Be a little careful of the GC serial ports. They are limited to N81, and a specific range of baud rates. There are a fair number of devices that are outside of that range. So be sure that the devices you want to control use N81 serial port settings and a baud rate within the GC's capabilities (I think they max out at 56K, which would mean you can't run the M1 at its maximum rate of 112K, though maybe some recent improvements in the GC have raised that limit.)
There are other serial port over IP solutions out there that both don't have those limitations, and which don't require the program to specifically unerstand it is talking through a GC, because they provide virtual serial port drivers that make the ports look like local serial ports. The GC does (or didn't last time I checked) provide such a virtual com port driver, so the program has to either provide its own abstractions of serial ports or has to specifically understand it is talking to a GC.

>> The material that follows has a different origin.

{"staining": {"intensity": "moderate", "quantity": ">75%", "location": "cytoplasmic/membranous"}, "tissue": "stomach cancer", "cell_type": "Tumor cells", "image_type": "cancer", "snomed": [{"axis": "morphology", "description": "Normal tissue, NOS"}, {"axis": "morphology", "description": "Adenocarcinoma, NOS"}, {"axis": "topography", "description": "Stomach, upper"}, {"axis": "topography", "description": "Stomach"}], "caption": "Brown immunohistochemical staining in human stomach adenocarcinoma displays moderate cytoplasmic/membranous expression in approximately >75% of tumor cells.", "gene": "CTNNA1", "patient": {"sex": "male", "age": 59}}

CQC and RP can connect to the M1 at the same time over ethernet. The M1 sends a 'shut up' message when RP connects, and the CQC driver backs off. The M1 sends a 'start talking again' when RP exits and the driver will recycle it's connection and reconnect to the M1 afresh (in case the changes just done might have changed something important.)
CQC's .Net interface viewer should run fine on the Elk .Net wall panel as long as it is a .Net 5.0 compatible platform, and I'd assume it would be if it's just now coming out. Some existing devices out there are still 4.2 level, but I'd assume anything coming out at this point would have long since planned on being 5.0 based, right?